Poets have the unique sensibility to play with rhythm, repetition and sound as well as placement on the page. Exposing students to and immersing them in the artistry of this craft uncovers newfound appreciation for the working of words and invites them to play a bit on their own—to venture out onto uncertain limbs to see what they can create and their writer’s notebook is the perfect place for this practice.

So, for example, we can look at a classic like Wordsworth’s “I Wandered Lonely as a Cloud” which always comes off as kind of simple and “beneath them” at first. Trust me, there are always a lot of 15 year olds with opinions about the quality of this particular poem and none of them are terribly forgiving…until we begin to discuss his word craft. After allowing them to respond to the poem in their notebooks in any way they wish (reflection, connection, illustration, etc), I ask them to go back and look for words that stand out to them and to explain why. When they have finished hunting and reflecting, we come together for some discussion. Inevitably, the conversation grows from merely a look at what it must mean to “wander” and to do so “lonely as a cloud”—my kids are always struck by the magnitude of the disconnect he must have felt—to a deeper reflection on the difference between loneliness and solitude (for in the end, he feels “…the bliss of solitude; /And then my heart with pleasure fills”). But there’s also the recognition of choosing a word like “golden” instead of yellow or the myriad words he uses to reveal the happiness of the daffodils who were “Tossing their heads in sprightly dance”.

It’s a good beginning and they start to see why we are studying words. So, we move on to other more complex examples… A.E. Stallings’ poem “Sestina: Like” is a beautiful and current poem, perfect for word study as well as for a look at the way we can use punctuation to deepen the meaning of our words and to either create or disrupt their rhythm. I also really love to have my tenth grade students study the first stanza of Eliot’s “The Lovesong of J. Alfred Prufrock” as the imagery is stark and the whole “like a patient etherized upon a table” image always brings us to an immense discussion of how crafting comparisons can change everything in a poem…can you imagine this poem without this image? It’s the beginning of Modernism. Had he phrased it even slightly differently, maybe “like a patient asleep on the table,” its weight, its impact would have been diminished and that is an important realization for kids—all it takes is a single word and everything can change.

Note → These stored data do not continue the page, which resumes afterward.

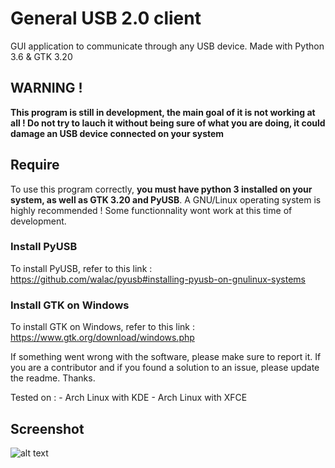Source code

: # General USB 2.0 client
GUI application to communicate through any USB device. Made with Python 3.6 &amp; GTK 3.20

## WARNING !
**This program is still in development, the main goal of it is not working at all ! Do not try to lauch it without being sure of what you are doing, it could damage an USB device connected on your system**

## Require
To use this program correctly, **you must have python 3 installed on your system, as well as GTK 3.20 and PyUSB**. A GNU/Linux operating system is highly recommended ! Some functionnality wont work at this time of development. 

### Install PyUSB
To install PyUSB, refer to this link : 
https://github.com/walac/pyusb#installing-pyusb-on-gnulinux-systems

### Install GTK on Windows
To install GTK on Windows, refer to this link : 
https://www.gtk.org/download/windows.php

If something went wrong with the software, please make sure to report it. If you are a contributor and if you found a solution to an issue, please update the readme. Thanks.

Tested on :
	- Arch Linux with KDE
	- Arch Linux with XFCE

## Screenshot
![alt text](https://github.com/Lalks/USB-Driver-for-PIC/blob/master/SCREENSHOTS/screenshot-01.png)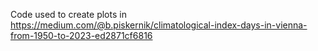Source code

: Code used to create plots in https://medium.com/@b.piskernik/climatological-index-days-in-vienna-from-1950-to-2023-ed2871cf6816
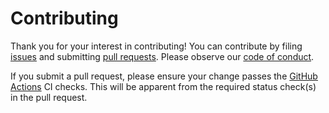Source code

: # Contributing

Thank you for your interest in contributing! You can contribute by filing
[issues](https://github.com/stepchowfun/webpack-scaffolding/issues) and
submitting
[pull requests](https://github.com/stepchowfun/webpack-scaffolding/pulls).
Please observe our
[code of conduct](https://github.com/stepchowfun/webpack-scaffolding/blob/master/CODE_OF_CONDUCT.md).

If you submit a pull request, please ensure your change passes the
[GitHub Actions](https://github.com/stepchowfun/webpack-scaffolding/actions) CI
checks. This will be apparent from the required status check(s) in the pull
request.
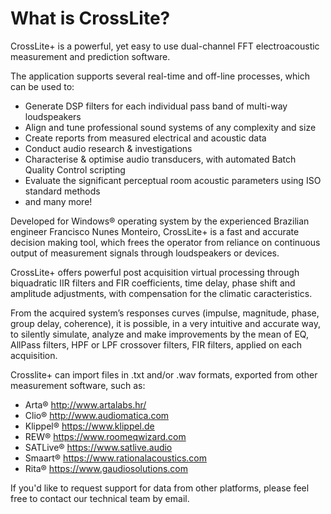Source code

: # What is CrossLite?
CrossLite+ is a powerful, yet easy to use dual-channel FFT electroacoustic measurement and prediction software. 

The application supports several real-time and off-line processes, which can be used to:
- Generate DSP filters for each individual pass band of multi-way loudspeakers
- Align and tune professional sound systems of any complexity and size
- Create reports from measured electrical and acoustic data
- Conduct audio research & investigations
- Characterise & optimise audio transducers, with automated Batch Quality Control scripting
- Evaluate the significant perceptual room acoustic parameters using ISO standard methods
- and many more!

Developed for Windows® operating system by the experienced Brazilian engineer 
Francisco Nunes Monteiro, CrossLite+ is a fast and accurate decision making tool, which frees the operator from reliance on continuous output of measurement signals through loudspeakers or devices.

CrossLite+ offers powerful post acquisition virtual processing through biquadratic IIR 
filters and FIR coefficients, time delay, phase shift and amplitude adjustments, with 
compensation for the climatic caracteristics.  

From the acquired system’s responses curves (impulse, magnitude, phase, group delay, 
coherence), it is possible, in a very intuitive and accurate way, to silently simulate, analyze and make improvements by the mean of EQ, AllPass filters, HPF or LPF crossover filters, FIR filters, applied on each acquisition.

Crosslite+ can import files in .txt and/or .wav formats, exported from other measurement 
software, such as: 
- Arta® http://www.artalabs.hr/
- Clio® http://www.audiomatica.com
- Klippel® https://www.klippel.de
- REW® https://www.roomeqwizard.com
- SATLive® https://www.satlive.audio
- Smaart® https://www.rationalacoustics.com
- Rita® https://www.gaudiosolutions.com
 
If you'd like to request support for data from other platforms, please feel free to contact our technical team by email.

So we take this to our own writing and begin questioning the precision of our words and playing with how we place them on the page—in any writing form (poetry or otherwise).

As the weeks go on, I am also always sure to ask students to bring in poems they find that work in this way and I further this study by bringing in the work of poets like Lucille Clifton, Naomi Shihab Nye, Joy Harjo, Terrance Hayes, Gwendolyn Brooks, Mark Strand, and Rita Dove. These conversations, this work takes 10-12 minutes of class time a day before me move into our work for the day, but I would not give up that time for anything. It is some of the most important work we do and it inspires my students as readers, writers and thinkers not just in a classroom but also in the world.

All of this focus on words in my classroom has really sort of coincided with my inner ear (balance and hearing) adversity, and it brings me to wonder…is the recognition of the beauty of words working together, of the sounds they make in the silence of our minds, and how they are used to create something powerful, something important, something meaningful, really just a result my struggle to take them all in quickly, to appreciate the way they work together and to pass that along just in case one day it’s not so easy to do anymore? Or is it just where I would’ve landed professionally anyway, knowing that my young writers need this kind of study?

Hard to say really.

But in this time of volatile language, hostile tweets, inane memes and truly uncivil discourse, I can think of no more important study for my students than to dig in and truly learn to use words meaningfully, carefully and precisely… and to hopefully gain style and voice. Maybe in this way, they can begin to set the example for the rest of us!